« Zone à étendre » fait évidemment référence à la Zone à défendre. Il semble s’agir d’une évocation poétique de la vie des zadistes et de leur credo politique. La pièce se révèle être une magnifique et touchante métaphore du théâtre dans ce qu’il oblige la vie et la création en communauté.
Une manière renouvelée du vivre ensemble.
La grande salle Louis Jouvet du Centre national supérieur d’art dramatique est entièrement drapée de velours noir. Les habitués imaginent les précieuses boiseries escamotées derrière ce parement. Dans un dispositif en arène, le plateau au centre est une bande de terre accidentée. Des personnages déjà sur des coins du plateau miment le monde moderne et ses occupations futiles. À partir du texte de Mariette Navarro qui propose une réhabilitation des zadistes diabolisés par les médias, les élèves de l’atelier de 3ème année ont mis en espace une rencontre d’individus bigarrés au milieu d’une forêt, terreau originel autant que futuriste d’un mode de vie à reconquérir autant qu’à réinventer. La force de la pièce et de son écriture plateau réside dans une réflexion sur la capacité au changement, au loin une idéalisée métamorphose de nos sociétés. Le propos est naïf cependant que la fougue et l’implication des jeunes comédiens obligent à imaginer réaliste ce changement de paradigme. L’homme parviendra-t-il sans verser dans un ridicule ou une radicalité à renouer avec la nature.

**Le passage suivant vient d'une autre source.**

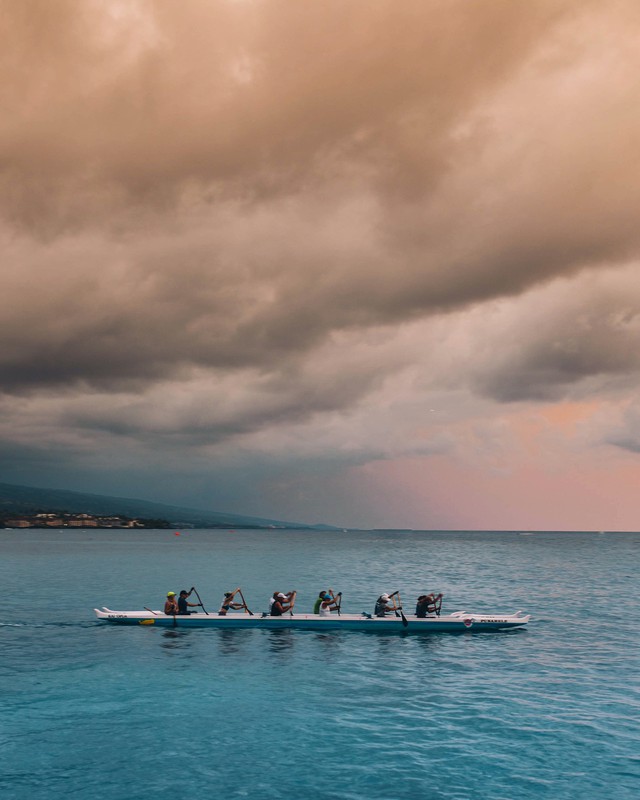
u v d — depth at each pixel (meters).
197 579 66.06
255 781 14.16
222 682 21.91
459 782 14.16
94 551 141.38
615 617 37.81
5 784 13.95
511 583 61.91
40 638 29.69
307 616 32.56
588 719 18.23
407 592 52.97
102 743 16.27
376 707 19.25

Nous sommes de l’étoffe dont sont faits les rêves
La pièce s’apparente à un exercice de cohésion de groupe. Les zadistes s’humanisent. Ils ne parlent plus d’une seule voix. Chaque individu est singulier, du plus grégaire au misanthrope acariâtre. Enchâssé dans ce récit il y a celui de la troupe de cette promotion du CNSAD. En creux on perçoit les questions et les tensions entre les comédiens eux mêmes, entre ceux de la communauté des artistes domiciliée en une forêt, lieu du phénomène de la création comme une végétation mentale. Et puisque Gérard Watkins, chef d’orchestre de ce joyeux songe utopiste connaît son théâtre, voilà que la troupe monte une pièce au sein de la pièce. Cette pièce sera une réplique modifiée mais tout aussi hilarante de la parodie de Pyrame et Thisbé du Songe d’une nuit d’été. La troupe des élèves comédiens prouve alors sa cohérence son talent et sa puissance comique.
Le spectacle onirique, admirablement esthétique interroge des formes alternatives de vie en collectivité et les formes alternatives d’art de la scène. C’est épatant. Et nous rassure sur cette promotion. Citons-les : fabuleux Logan Antuofermo, Clémentine Aussourd dans un rôle impossible, Salomé Ayache à la limite de la brisure, parfait Louis Berthélémy, admirable Adrien Dewitte, solide Ahmed Hammadi Chassin, lumineuse May Hilaire, lunaire Virgil Leclaire, puissante Margot Madani, plurielle Florence Mazot et éblouissante Lisa Toromanian.
Zone à étendre de Mariette Navarro par les élèves de 3e année du CNSAD, mis en scène par Gérard Watkins.